Bounding box coordinates
#####

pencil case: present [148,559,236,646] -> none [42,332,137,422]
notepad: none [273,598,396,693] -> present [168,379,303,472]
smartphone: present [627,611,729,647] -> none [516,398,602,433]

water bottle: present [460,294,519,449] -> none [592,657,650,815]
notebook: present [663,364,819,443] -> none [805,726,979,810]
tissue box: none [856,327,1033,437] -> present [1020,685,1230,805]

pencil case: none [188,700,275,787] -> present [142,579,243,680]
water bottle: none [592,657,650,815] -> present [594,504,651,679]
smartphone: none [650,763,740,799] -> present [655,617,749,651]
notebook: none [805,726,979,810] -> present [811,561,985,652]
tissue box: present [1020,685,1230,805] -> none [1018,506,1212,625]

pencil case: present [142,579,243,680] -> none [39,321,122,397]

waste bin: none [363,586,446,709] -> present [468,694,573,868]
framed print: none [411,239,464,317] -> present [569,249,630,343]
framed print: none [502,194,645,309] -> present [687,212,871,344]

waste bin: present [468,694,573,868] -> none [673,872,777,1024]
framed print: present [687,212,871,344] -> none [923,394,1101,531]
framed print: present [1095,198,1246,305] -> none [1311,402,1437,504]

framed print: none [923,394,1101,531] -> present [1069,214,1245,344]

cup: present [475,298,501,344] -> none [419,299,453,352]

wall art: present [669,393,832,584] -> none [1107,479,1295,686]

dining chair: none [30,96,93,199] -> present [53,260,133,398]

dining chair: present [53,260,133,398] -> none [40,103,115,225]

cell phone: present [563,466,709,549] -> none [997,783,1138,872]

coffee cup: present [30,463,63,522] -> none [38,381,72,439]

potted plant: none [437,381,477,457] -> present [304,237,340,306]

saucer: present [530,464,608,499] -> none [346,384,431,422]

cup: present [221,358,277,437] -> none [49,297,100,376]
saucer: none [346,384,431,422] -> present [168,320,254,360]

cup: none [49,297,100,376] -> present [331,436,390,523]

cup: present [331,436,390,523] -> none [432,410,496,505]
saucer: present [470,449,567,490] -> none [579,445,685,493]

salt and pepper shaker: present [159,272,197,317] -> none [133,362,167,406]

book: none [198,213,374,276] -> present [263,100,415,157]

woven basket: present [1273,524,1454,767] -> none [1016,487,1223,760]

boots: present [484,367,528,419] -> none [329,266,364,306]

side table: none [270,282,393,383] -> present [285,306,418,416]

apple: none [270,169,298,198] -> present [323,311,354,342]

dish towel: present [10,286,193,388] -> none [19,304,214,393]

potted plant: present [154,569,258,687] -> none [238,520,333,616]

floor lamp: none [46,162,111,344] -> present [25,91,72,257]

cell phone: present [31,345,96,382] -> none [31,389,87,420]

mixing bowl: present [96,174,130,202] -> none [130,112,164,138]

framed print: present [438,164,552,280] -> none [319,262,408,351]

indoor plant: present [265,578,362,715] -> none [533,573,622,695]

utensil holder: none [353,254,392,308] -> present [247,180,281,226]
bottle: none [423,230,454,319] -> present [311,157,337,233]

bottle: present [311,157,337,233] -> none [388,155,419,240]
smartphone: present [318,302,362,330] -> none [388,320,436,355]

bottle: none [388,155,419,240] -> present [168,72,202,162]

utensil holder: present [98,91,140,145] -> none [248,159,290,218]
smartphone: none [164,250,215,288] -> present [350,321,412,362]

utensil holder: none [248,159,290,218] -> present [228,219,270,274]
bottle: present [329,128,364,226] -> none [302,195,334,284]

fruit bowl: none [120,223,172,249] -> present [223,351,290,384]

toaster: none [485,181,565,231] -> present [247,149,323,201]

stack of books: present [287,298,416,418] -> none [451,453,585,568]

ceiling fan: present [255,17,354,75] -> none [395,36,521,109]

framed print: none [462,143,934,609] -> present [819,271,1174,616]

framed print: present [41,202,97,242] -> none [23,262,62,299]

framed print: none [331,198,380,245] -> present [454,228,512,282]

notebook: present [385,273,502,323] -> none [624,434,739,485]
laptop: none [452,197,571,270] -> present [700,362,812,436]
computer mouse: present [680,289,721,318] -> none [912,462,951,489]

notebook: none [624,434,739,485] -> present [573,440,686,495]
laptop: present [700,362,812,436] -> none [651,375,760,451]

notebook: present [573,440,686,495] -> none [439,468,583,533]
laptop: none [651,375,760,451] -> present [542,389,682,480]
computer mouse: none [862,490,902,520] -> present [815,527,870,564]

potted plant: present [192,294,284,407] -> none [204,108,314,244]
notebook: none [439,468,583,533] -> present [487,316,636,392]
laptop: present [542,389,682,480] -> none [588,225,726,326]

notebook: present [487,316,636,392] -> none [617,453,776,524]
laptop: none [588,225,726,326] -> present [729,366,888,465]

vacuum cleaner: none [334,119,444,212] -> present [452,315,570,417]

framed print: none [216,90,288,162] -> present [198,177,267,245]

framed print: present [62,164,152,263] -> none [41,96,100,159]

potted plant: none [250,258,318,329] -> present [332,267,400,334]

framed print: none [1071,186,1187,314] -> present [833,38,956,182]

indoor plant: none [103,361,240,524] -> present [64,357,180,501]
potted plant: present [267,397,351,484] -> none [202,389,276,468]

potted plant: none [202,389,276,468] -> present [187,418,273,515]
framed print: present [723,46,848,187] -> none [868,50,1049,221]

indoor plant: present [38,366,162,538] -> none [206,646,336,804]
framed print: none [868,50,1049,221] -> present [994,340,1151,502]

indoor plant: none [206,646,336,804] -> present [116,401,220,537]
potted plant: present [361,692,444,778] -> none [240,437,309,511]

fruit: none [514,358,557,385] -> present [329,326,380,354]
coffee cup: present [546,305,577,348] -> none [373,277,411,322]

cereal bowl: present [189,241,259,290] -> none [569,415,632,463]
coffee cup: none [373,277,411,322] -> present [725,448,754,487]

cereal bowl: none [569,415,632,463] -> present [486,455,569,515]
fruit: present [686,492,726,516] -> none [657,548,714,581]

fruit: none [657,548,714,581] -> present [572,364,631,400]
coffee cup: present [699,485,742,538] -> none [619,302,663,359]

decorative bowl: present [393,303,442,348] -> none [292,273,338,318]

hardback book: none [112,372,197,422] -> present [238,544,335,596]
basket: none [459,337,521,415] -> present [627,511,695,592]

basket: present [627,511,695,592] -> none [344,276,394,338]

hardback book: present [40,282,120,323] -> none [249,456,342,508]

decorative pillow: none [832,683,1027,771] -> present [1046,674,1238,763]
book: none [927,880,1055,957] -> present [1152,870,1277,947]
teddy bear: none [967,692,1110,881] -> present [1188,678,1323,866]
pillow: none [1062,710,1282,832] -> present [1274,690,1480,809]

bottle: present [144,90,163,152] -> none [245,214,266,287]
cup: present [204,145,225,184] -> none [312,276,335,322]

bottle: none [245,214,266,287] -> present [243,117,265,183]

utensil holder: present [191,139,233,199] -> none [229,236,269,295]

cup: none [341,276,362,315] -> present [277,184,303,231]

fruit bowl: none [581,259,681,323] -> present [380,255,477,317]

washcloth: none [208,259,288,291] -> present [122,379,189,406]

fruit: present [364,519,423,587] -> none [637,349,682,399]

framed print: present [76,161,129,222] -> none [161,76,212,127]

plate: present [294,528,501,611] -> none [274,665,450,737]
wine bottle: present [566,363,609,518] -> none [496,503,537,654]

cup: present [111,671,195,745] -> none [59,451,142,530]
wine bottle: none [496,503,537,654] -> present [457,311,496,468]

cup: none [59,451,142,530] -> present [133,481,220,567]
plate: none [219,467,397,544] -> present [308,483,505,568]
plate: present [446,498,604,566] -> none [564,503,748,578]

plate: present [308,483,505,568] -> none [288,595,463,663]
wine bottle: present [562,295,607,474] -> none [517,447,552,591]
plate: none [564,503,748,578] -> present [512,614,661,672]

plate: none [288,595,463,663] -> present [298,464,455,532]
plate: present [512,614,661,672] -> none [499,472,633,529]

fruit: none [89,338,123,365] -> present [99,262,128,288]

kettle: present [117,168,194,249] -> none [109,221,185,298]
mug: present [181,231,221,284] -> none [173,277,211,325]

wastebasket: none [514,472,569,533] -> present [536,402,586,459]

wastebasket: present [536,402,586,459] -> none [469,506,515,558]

#####

### What is expected
Print exactly the lines above from the one with "potted plant: none [202,389,276,468]" to the one with "cereal bowl: present", including both.

### Response for this exercise
potted plant: none [202,389,276,468] -> present [187,418,273,515]
framed print: present [723,46,848,187] -> none [868,50,1049,221]

indoor plant: present [38,366,162,538] -> none [206,646,336,804]
framed print: none [868,50,1049,221] -> present [994,340,1151,502]

indoor plant: none [206,646,336,804] -> present [116,401,220,537]
potted plant: present [361,692,444,778] -> none [240,437,309,511]

fruit: none [514,358,557,385] -> present [329,326,380,354]
coffee cup: present [546,305,577,348] -> none [373,277,411,322]

cereal bowl: present [189,241,259,290] -> none [569,415,632,463]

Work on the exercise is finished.